To Succeed in the Future, Dentists Must Navigate Rapid Economic Change
By: Mr. Greg Hill, JD, CAE
I was recently interviewed on a podcast about my thoughts on the future of dentistry. This topic fits very nicely with what organized dentistry is trying to understand as business models are rapidly changing in the profession.
When I think of the future of dentistry, I usually think of three different things: practice model changes, technology and payment models. My purpose in this article is not to make judgments, only to identify the trends as I see them.
Practice Model Changes
Hopefully, I am not the one breaking it to you, but there are some dramatic changes happening in the dental profession presenting significant pressure on the practice model that has existed for many years. Many of these changes were happening before COVID but were accelerated during the pandemic.
Recent reports from the Health Policy Institute (HPI) of the ADA showed practice ownership among dentists in private practice has been declining over the years, dropping from 84.7% in 2005 to 73.0% in 2021. For those between 30 and 35, this represents more than a 20% decrease during this ten-year span. Of female dentists, less than 60% are now practice owners.
Of course, one of the big drivers of this change is the growth of Dental Support Organizations (DSOs). In Colorado, 13.9% of all dentists were affiliated with a DSO in 2019. These two data sets, DSO affiliation and declining ownership indicate very strongly that we are at a tipping point from the traditional solo practitioner to some group ownership or DSO model. This is supported by another research report of the HPI that states, that significantly fewer dentists are working as solo practitioners. About 65% of private practice dentists were in solo practice in 1999. That proportion decreased to 46% in 2021.
So, one way that the future of dentistry will be different is that it will be a much younger, more diverse profession, with far fewer dentists operating solo practices.
Dental offices are becoming much more high-tech from 3D printing of crowns and implants to artificial intelligence that may prove to be more accurate at diagnosing tooth decay and providing treatment planning. We already know AI is being used to evaluate dental claims.

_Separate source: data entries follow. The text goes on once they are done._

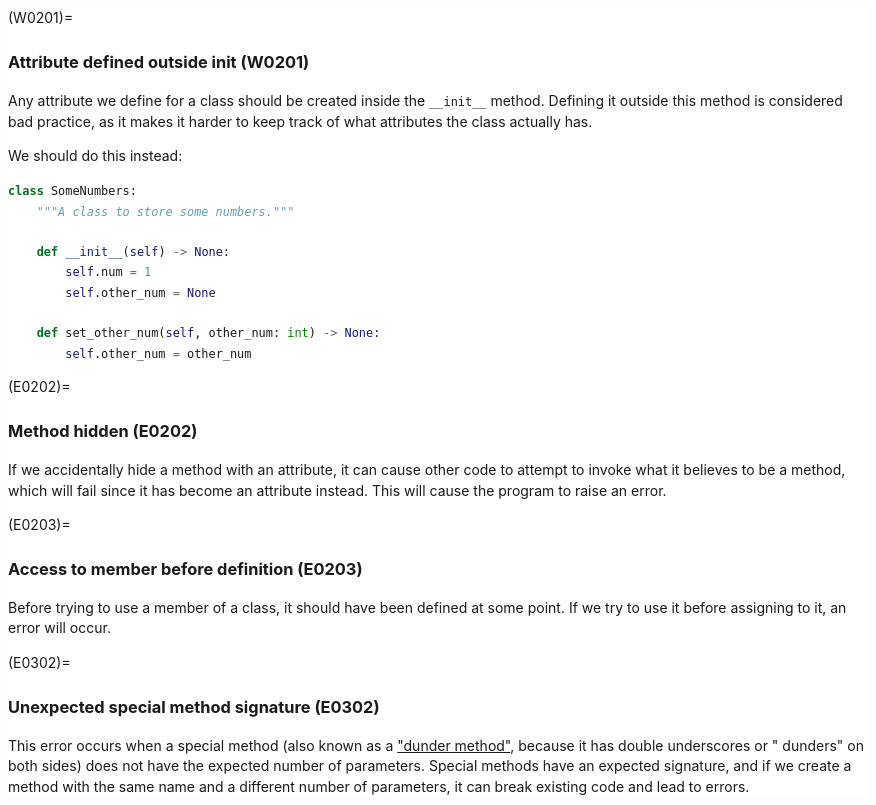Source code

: (W0201)=

### Attribute defined outside init (W0201)

Any attribute we define for a class should be created inside the `__init__` method. Defining it
outside this method is considered bad practice, as it makes it harder to keep track of what
attributes the class actually has.

```{literalinclude} /../examples/pylint/w0201_attribute_defined_outside_init.py

```

We should do this instead:

```python
class SomeNumbers:
    """A class to store some numbers."""

    def __init__(self) -> None:
        self.num = 1
        self.other_num = None

    def set_other_num(self, other_num: int) -> None:
        self.other_num = other_num
```

(E0202)=

### Method hidden (E0202)

If we accidentally hide a method with an attribute, it can cause other code to attempt to invoke
what it believes to be a method, which will fail since it has become an attribute instead. This will
cause the program to raise an error.

```{literalinclude} /../examples/pylint/e0202_method_hidden.py

```

(E0203)=

### Access to member before definition (E0203)

Before trying to use a member of a class, it should have been defined at some point. If we try to
use it before assigning to it, an error will occur.

```{literalinclude} /../examples/pylint/e0203_access_member_before_definition.py

```

(E0302)=

### Unexpected special method signature (E0302)

This error occurs when a special method (also known as
a ["dunder method"][python double-under, double-wonder], because it has double underscores or "
dunders" on both sides) does not have the expected number of parameters. Special methods have an
expected signature, and if we create a method with the same name and a different number of
parameters, it can break existing code and lead to errors.


[`__init__`]: https://docs.python.org/3/reference/datamodel.html#object.__init__
[`__new__`]: https://docs.python.org/3/reference/datamodel.html#object.__init__
[str.strip]: https://docs.python.org/3/library/stdtypes.html#str.strip
[str.lstrip]: https://docs.python.org/3/library/stdtypes.html#str.lstrip
[str.rstrip]: https://docs.python.org/3/library/stdtypes.html#str.rstrip
[super]: https://docs.python.org/3/library/functions.html#super
[`input`]: https://docs.python.org/3/library/functions.html#input
[`open`]: https://docs.python.org/3/library/functions.html#open
[`print`]: https://docs.python.org/3/library/functions.html#print
[`math` module]: https://docs.python.org/3/library/math.html
[`pass` statements]: https://docs.python.org/3/tutorial/controlflow.html#pass-statements
[attributeerror]: https://docs.python.org/3/library/exceptions.html#AttributeError
[binary arithmetic operations]: https://docs.python.org/3/reference/expressions.html#binary-arithmetic-operations
[built-in functions]: https://docs.python.org/3/library/functions.html
[compound statements]: https://docs.python.org/3/reference/compound_stmts.html
[keywords]: https://docs.python.org/3/reference/lexical_analysis.html#keywords
[python documentation: baseexception]: https://docs.python.org/3/library/exceptions.html#BaseException
[python documentation: decorator]: https://docs.python.org/3/glossary.html#term-decorator
[python documentation: exception]: https://docs.python.org/3/library/exceptions.html#Exception
[python documentation: iterable]: https://docs.python.org/3/glossary.html#term-iterable
[python documentation: keyboardinterrupt]: https://docs.python.org/3/library/exceptions.html#KeyboardInterrupt
[python documentation: notimplemented]: https://docs.python.org/3/library/constants.html#NotImplemented
[python documentation: notimplementederror]: https://docs.python.org/3/library/constants.html#NotImplementedError
[python documentation: staticmethod]: https://docs.python.org/3/library/functions.html#staticmethod
[string and bytes literals]: https://docs.python.org/3/reference/lexical_analysis.html#string-and-bytes-literals
[unary arithmetic and bitwise operations]: https://docs.python.org/3/reference/expressions.html#unary-arithmetic-and-bitwise-operations
[value comparisons]: https://docs.python.org/3/reference/expressions.html#value-comparisons
[membership test operations]: https://docs.python.org/3/reference/expressions.html#membership-test-operations
[identity comparisons]: https://docs.python.org/3/reference/expressions.html#is-not
[dataclass fields]: https://docs.python.org/3/library/dataclasses.html#dataclasses.field
[pep8 imports]: https://www.python.org/dev/peps/pep-0008/#imports
[pep8: indentation]: https://www.python.org/dev/peps/pep-0008/#indentation
[pep8: naming conventions]: https://www.python.org/dev/peps/pep-0008/#naming-conventions
[pep8: other recommendations]: https://www.python.org/dev/peps/pep-0008/#other-recommendations
[pep8: tabs or spaces?]: https://www.python.org/dev/peps/pep-0008/#tabs-or-spaces
[pep8: whitespace in expressions and statements]: https://www.python.org/dev/peps/pep-0008/#whitespace-in-expressions-and-statements
[stackoverflow: about the changing id of an immutable string]: https://stackoverflow.com/questions/24245324/about-the-changing-id-of-an-immutable-string
[stackoverflow: how to use the pass statement in python]: https://stackoverflow.com/a/22612774/2063031
[stackoverflow: what does 'super' do in python?]: https://stackoverflow.com/q/222877/2063031
[stackoverflow: what is the difference between `@staticmethod` and `@classmethod` in python?]: https://stackoverflow.com/questions/136097/what-is-the-difference-between-staticmethod-and-classmethod-in-python
[stackoverflow: when does python allocate new memory for identical strings?]: https://stackoverflow.com/questions/2123925/when-does-python-allocate-new-memory-for-identical-strings
[common gotchas - mutable default arguments]: http://docs.python-guide.org/en/latest/writing/gotchas/#mutable-default-arguments
[default parameter values in python]: http://effbot.org/zone/default-values.htm
[list comprehensions tutorial]: https://www.digitalocean.com/community/tutorials/understanding-list-comprehensions-in-python-3
[literally literals and other number oddities in python]: https://www.everymundo.com/literals-other-number-oddities-python/
[python double-under, double-wonder]: https://www.pixelmonkey.org/2013/04/11/python-double-under-double-wonder
[python's super considered harmful]: https://fuhm.net/super-harmful/
[super considered super!]: https://youtu.be/EiOglTERPEo
[the scope of index variables in python's for loops]: http://eli.thegreenplace.net/2015/the-scope-of-index-variables-in-pythons-for-loops/
[the story of none, true and false]: http://python-history.blogspot.ca/2013/11/story-of-none-true-false.html
[global variables are bad]: https://wiki.c2.com/?GlobalVariablesAreBad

To me, the question is not what technology will not be able to do in the dental office, it is how willing dentists will be to adopt innovative technologies, and to what degree patients will expect them from their dentist. One thing I suspect is patient data will be a key driver to change.
One thing I suspect is patient data will be a key driver to change. First, patients will want and will have access to their data, 24/7. Patients are already pulling their health records into their mobile devices, synchronizing them with their smartwatches, and gathering key health data, data you as a dentist may want to access to better understand your patient’s health. The CDA recently began working on a pilot program to provide access to electronic health records from primary care doctors. This allows dentists to know with a much higher level of accuracy any prescriptions and underlying health conditions so they can provide better and safer care.

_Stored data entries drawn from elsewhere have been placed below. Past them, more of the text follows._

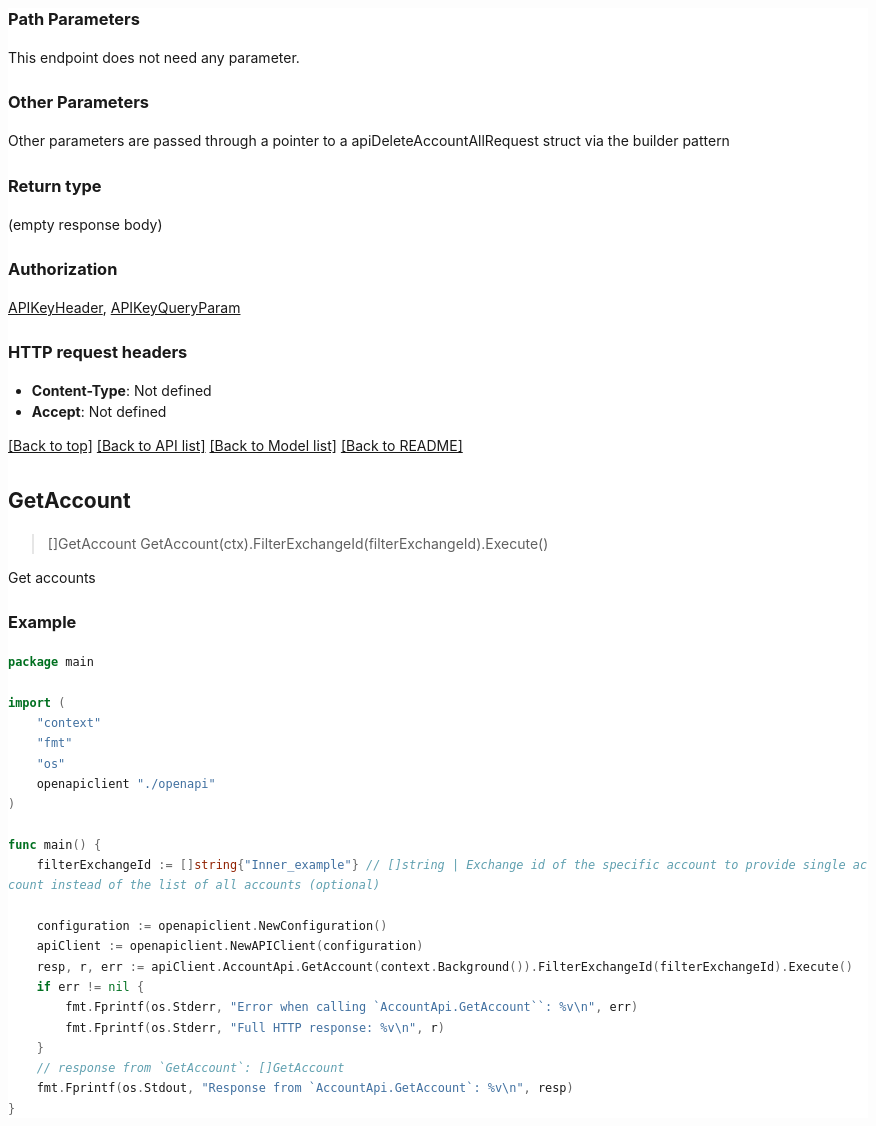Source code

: ### Path Parameters

This endpoint does not need any parameter.

### Other Parameters

Other parameters are passed through a pointer to a apiDeleteAccountAllRequest struct via the builder pattern


### Return type

 (empty response body)

### Authorization

[APIKeyHeader](../README.md#APIKeyHeader), [APIKeyQueryParam](../README.md#APIKeyQueryParam)

### HTTP request headers

- **Content-Type**: Not defined
- **Accept**: Not defined

[[Back to top]](#) [[Back to API list]](../README.md#documentation-for-api-endpoints)
[[Back to Model list]](../README.md#documentation-for-models)
[[Back to README]](../README.md)


## GetAccount

> []GetAccount GetAccount(ctx).FilterExchangeId(filterExchangeId).Execute()

Get accounts



### Example

```go
package main

import (
    "context"
    "fmt"
    "os"
    openapiclient "./openapi"
)

func main() {
    filterExchangeId := []string{"Inner_example"} // []string | Exchange id of the specific account to provide single account instead of the list of all accounts (optional)

    configuration := openapiclient.NewConfiguration()
    apiClient := openapiclient.NewAPIClient(configuration)
    resp, r, err := apiClient.AccountApi.GetAccount(context.Background()).FilterExchangeId(filterExchangeId).Execute()
    if err != nil {
        fmt.Fprintf(os.Stderr, "Error when calling `AccountApi.GetAccount``: %v\n", err)
        fmt.Fprintf(os.Stderr, "Full HTTP response: %v\n", r)
    }
    // response from `GetAccount`: []GetAccount
    fmt.Fprintf(os.Stdout, "Response from `AccountApi.GetAccount`: %v\n", resp)
}
```

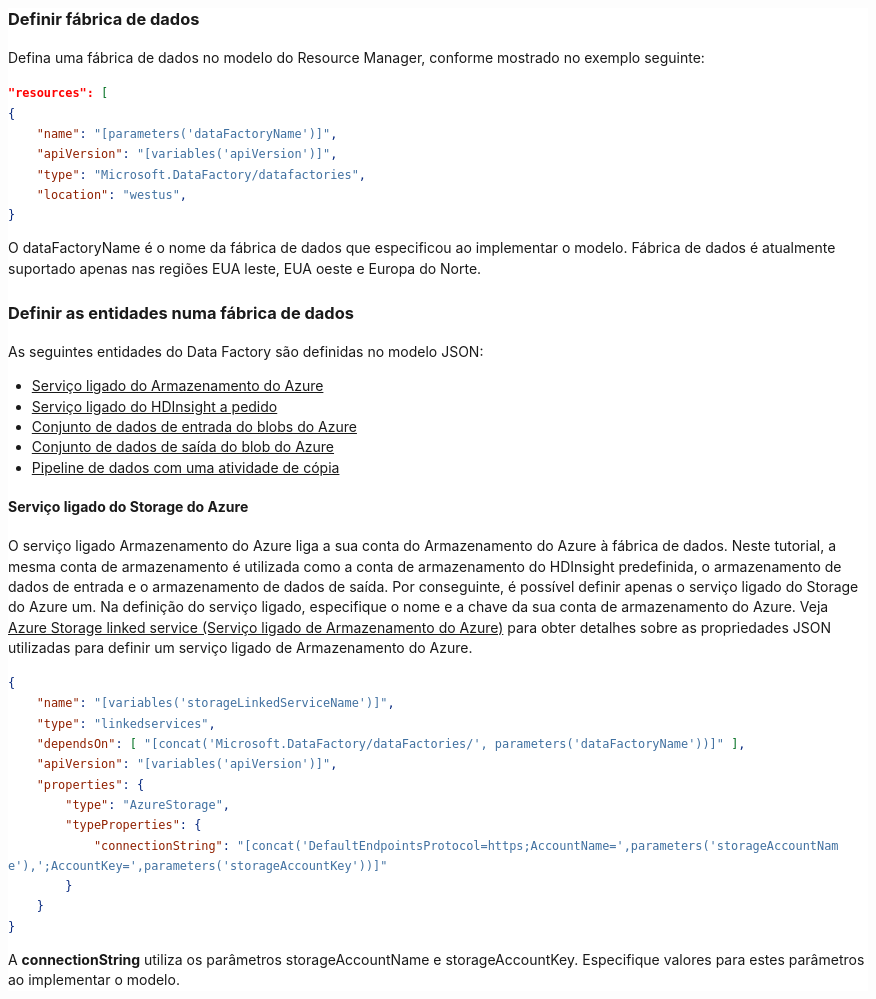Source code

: ### <a name="define-data-factory"></a>Definir fábrica de dados
Defina uma fábrica de dados no modelo do Resource Manager, conforme mostrado no exemplo seguinte:  

```json
"resources": [
{
    "name": "[parameters('dataFactoryName')]",
    "apiVersion": "[variables('apiVersion')]",
    "type": "Microsoft.DataFactory/datafactories",
    "location": "westus",
}
```
O dataFactoryName é o nome da fábrica de dados que especificou ao implementar o modelo. Fábrica de dados é atualmente suportado apenas nas regiões EUA leste, EUA oeste e Europa do Norte.

### <a name="defining-entities-within-the-data-factory"></a>Definir as entidades numa fábrica de dados
As seguintes entidades do Data Factory são definidas no modelo JSON:

* [Serviço ligado do Armazenamento do Azure](#azure-storage-linked-service)
* [Serviço ligado do HDInsight a pedido](#hdinsight-on-demand-linked-service)
* [Conjunto de dados de entrada do blobs do Azure](#azure-blob-input-dataset)
* [Conjunto de dados de saída do blob do Azure](#azure-blob-output-dataset)
* [Pipeline de dados com uma atividade de cópia](#data-pipeline)

#### <a name="azure-storage-linked-service"></a>Serviço ligado do Storage do Azure
O serviço ligado Armazenamento do Azure liga a sua conta do Armazenamento do Azure à fábrica de dados. Neste tutorial, a mesma conta de armazenamento é utilizada como a conta de armazenamento do HDInsight predefinida, o armazenamento de dados de entrada e o armazenamento de dados de saída. Por conseguinte, é possível definir apenas o serviço ligado do Storage do Azure um. Na definição do serviço ligado, especifique o nome e a chave da sua conta de armazenamento do Azure. Veja [Azure Storage linked service (Serviço ligado de Armazenamento do Azure)](../data-factory/connector-azure-blob-storage.md) para obter detalhes sobre as propriedades JSON utilizadas para definir um serviço ligado de Armazenamento do Azure.

```json
{
    "name": "[variables('storageLinkedServiceName')]",
    "type": "linkedservices",
    "dependsOn": [ "[concat('Microsoft.DataFactory/dataFactories/', parameters('dataFactoryName'))]" ],
    "apiVersion": "[variables('apiVersion')]",
    "properties": {
        "type": "AzureStorage",
        "typeProperties": {
            "connectionString": "[concat('DefaultEndpointsProtocol=https;AccountName=',parameters('storageAccountName'),';AccountKey=',parameters('storageAccountKey'))]"
        }
    }
}
```
A **connectionString** utiliza os parâmetros storageAccountName e storageAccountKey. Especifique valores para estes parâmetros ao implementar o modelo.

I’m not going to get into private dental insurance or fee-for-service here, but instead talk about government programs and value-based payment.
We saw this past year with the discussions ADA had with Congress, that some form of dental coverage for Medicare is on the horizon. Baby Boomers are turning 65 at the rate of seven per minute. They have gone through life knowing dental care is important. There is a strong appetite for the addition of dental care to the Medicare system and more than 60-million Americans are on Medicare. Adding dental coverage to this population could dramatically shift the delivery system, with millions of older Americans now seeking the care they may not have sought before.
Additionally, the ADA is seeking Congressional approval to expand Medicaid to adult populations in the states. Colorado already provides dental benefits to adults, and we have seen a positive impact on health outcomes. This could drive more patients to seek dental services; however, provider networks may not be sufficient to meet the economic demand.
Finally, a developing model of payment called value-based care is a critical component of the future of oral health. DentaQuest defines the system of value-based care in oral health as focused on proactively preventing dental disease rather than reacting to it. This means placing the value on quality care and health outcomes, not on the cost of services as in the fee-for-service model most common today. In other words, providers will be paid to keep a patient healthy proactively, rather than a reactive fee-for-service model.
How will these changes affect the dental profession? Only time will tell, but my opinion is those who successfully navigate these changes will be more successful in the future. Organized dentistry must recognize the future of dentistry will be different and we have a critical role to play in helping members navigate through these changes.
Greg Hill, JD, CAE has served as the Executive Director of the Colorado Dental Association since June of 2014. Prior to joining the CDA, Greg was employed by the Kansas Dental Association for 15 years and served as the Assistant Executive Director of the CDA and Executive Director of its Foundation. Mr. Hill is a 1999 graduate of the Washburn University School of Law in Topeka, KS and a 1994 graduate of Kansas State University with a Bachelor of Science in Economics. He became a Certified Association Executive (CAE) in 2016. In addition, he serves as Co-Chair and Treasurer of Oral Health Colorado; on the Board of Directors for the Colorado Dental Lifeline Network and the Colorado Mission of Mercy; and is a member of the Denver Tech Center Rotary Club. He and his wife, Gwen, are the parents of daughter, Haven, and son, Camden.